GISSI-P Shows Mortality Reduction

The massive GISSI-Prevenzione study showed that omega-3 supplementation at 1 g/d resulted in a 16% reduction in combined cardiovascular deaths compared with placebo in post-infarction patients. Among subjects receiving vitamin E, 300 mg/day, there was an 11% reduction. There did not seem to be any additive effect between omega-3’s and vitamin E in subjects taking both (GISSI Prevenzione Investigators. Lancet 1999;354(9177): 447–455).

The big effect was a 40% reduction in sudden cardiac death, which dropped from 3.3% in the controls to 1.8% in the omega-3 group. Dr. Roberto Marchioli, a GISSI investigator, estimated that to avoid 1 death you would need to treat 164 people with omega 3. This compares favorably to drugs like ramipril or simvastatin.

A Little Fish, A Big Effect

Unpublished preliminary data from the University of Washington’s Cardiovascular Health Study show that CVD-free people who ate more than one serving of fatty fish per week had a hazard ratio for ischemic heart disease of 0.4, meaning a 60% reduction compared with those eating less than one serving, said Dr. David Siscovick. The hazard ratio for non-fatal MI was 0.8, or a 20% risk reduction compared to those not eating fish weekly.

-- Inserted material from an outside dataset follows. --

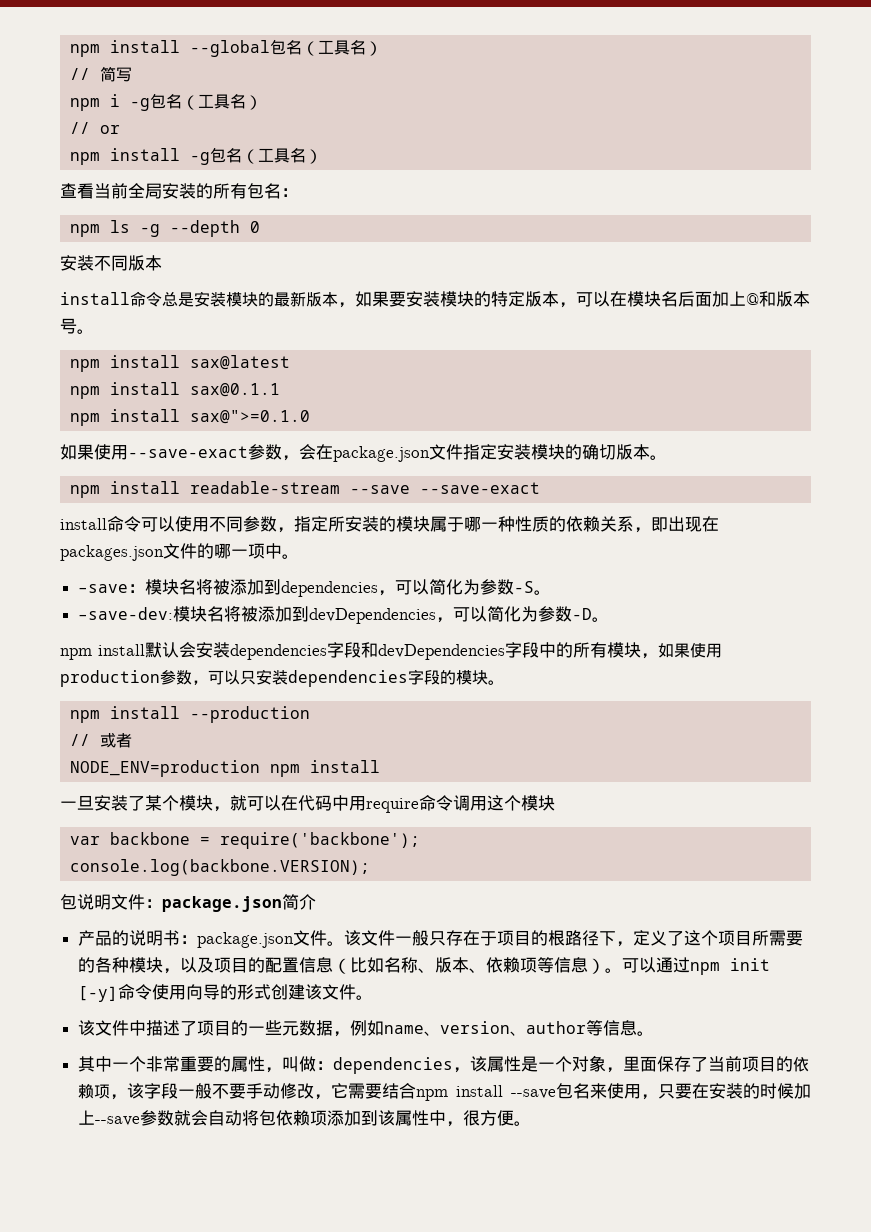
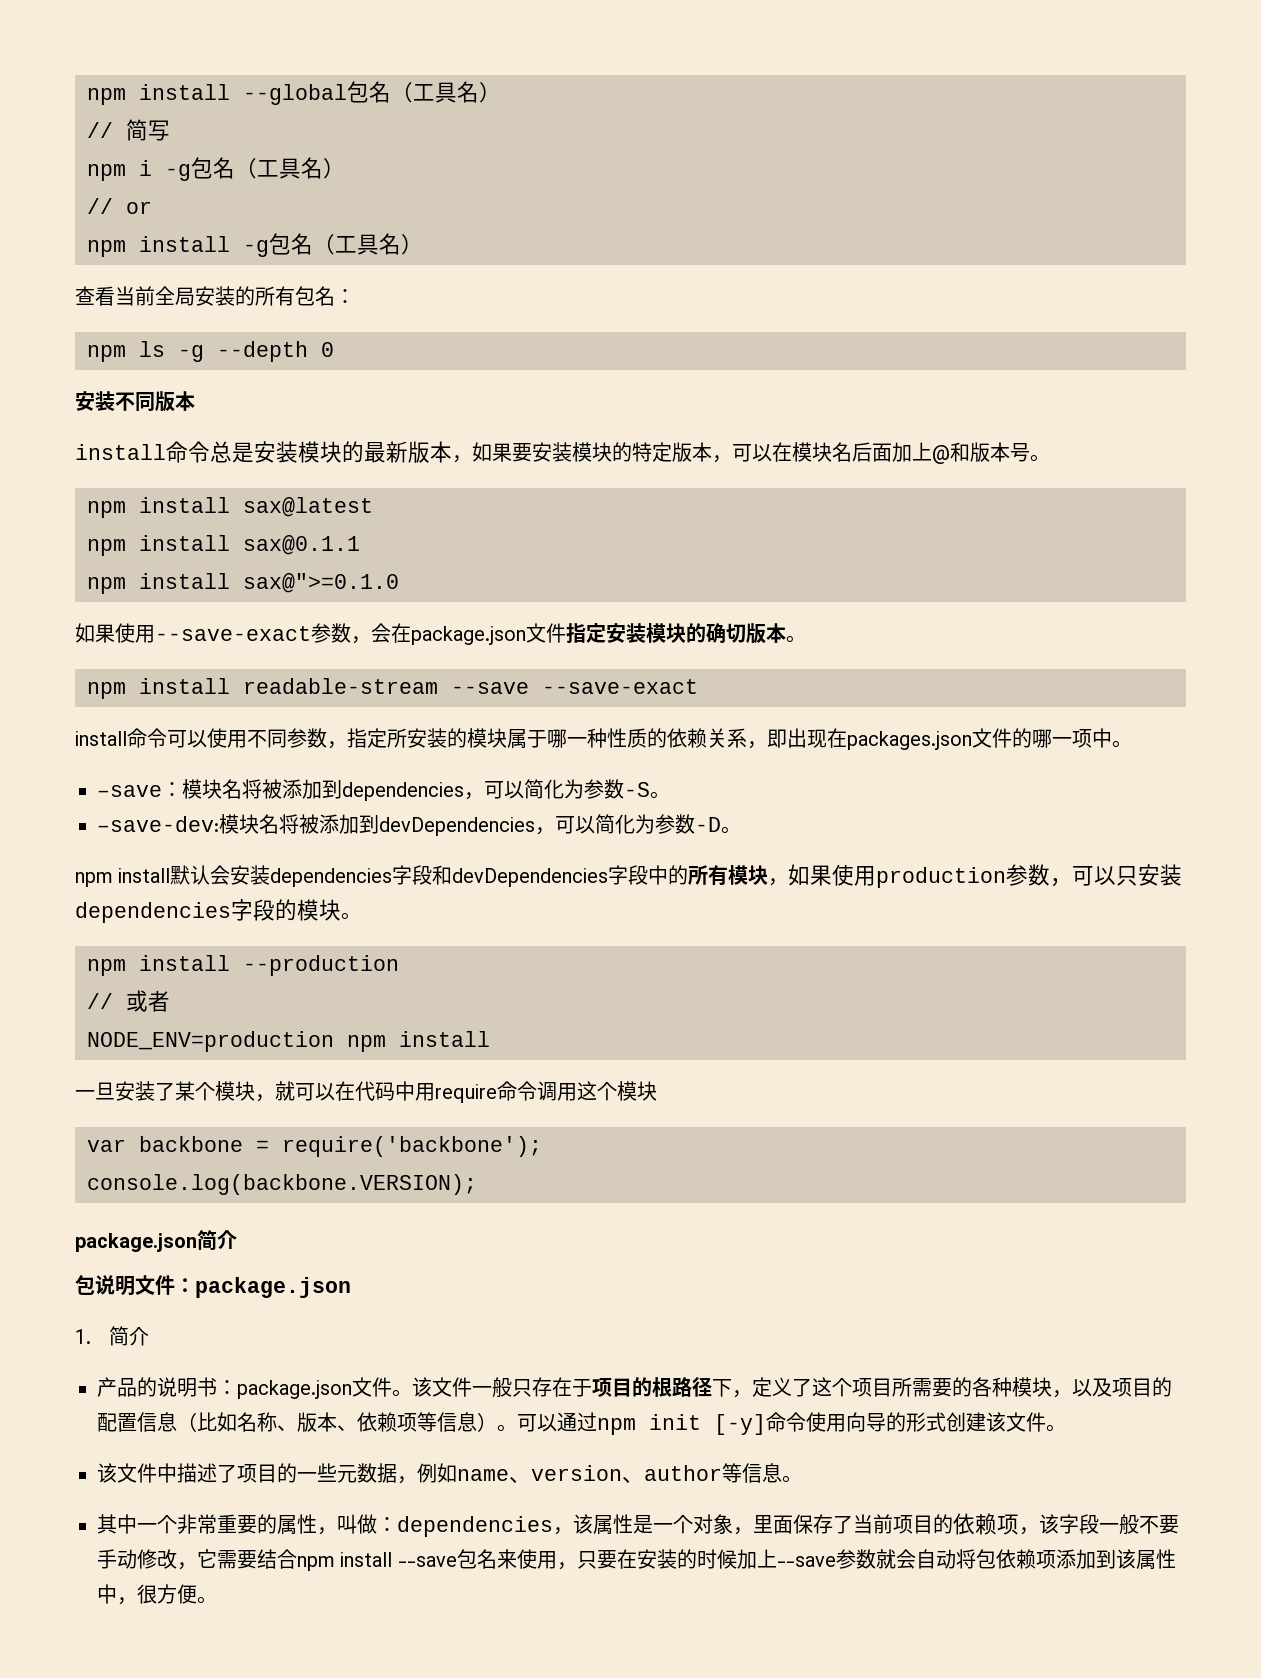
(370, 867) none -> [75,1230,237,1252] // package.json简介
(282, 904) none -> [75,1329,91,1344] // 1.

“Boiling it all down, this means a 1% difference in DHA/EPA level, associated with small increases in fish consumption, translated into a 45–50% reduction in fatal ischemic heart disease. Some (omega-3) is better than none. That’s clear. What’s not clear is whether more is better than less.”

Revisiting MRFIT

According to Dr. William Lands, the roughly 6,000 subjects in the “usual care” control group of the MRFIT study, when divided by quintile for omega-3 intake, showed a direct correlation with CVD mortality. “Approximately 60% of subjects had nearly no omega-3 intake at all. The upper quintile had roughly 0.33% of total energy coming from omega-3’s.” The latter had a 40% reduction in CV mortality compared with the other quintiles.

DHA, EPA Can Reverse Arrhythmias

Application of EPA or DHA to rat cardiomyocyte cultures will quickly reverse the arrhythmic effects of cardiotoxins such as cardiac glycosides, ouabain, or elevated calcium levels, said Dr. Alexander Leaf, of Harvard Medical School. “You can induce fibrillation with a 15 volt electrode current and then block this excitatory response with EPA and DHA.”

These observations fit the clinical picture. During an ischemic attack, there is tremendous release of fatty acids. In people who don’t get a lot of omega-3’s, the fatty acids released will be saturated fats which are both pro-ischemic and pro-arrhythmic. The anti-arrhythmic effects of omega-3’s might explain the decreases in sudden cardiac death seen in the GISSI-P study.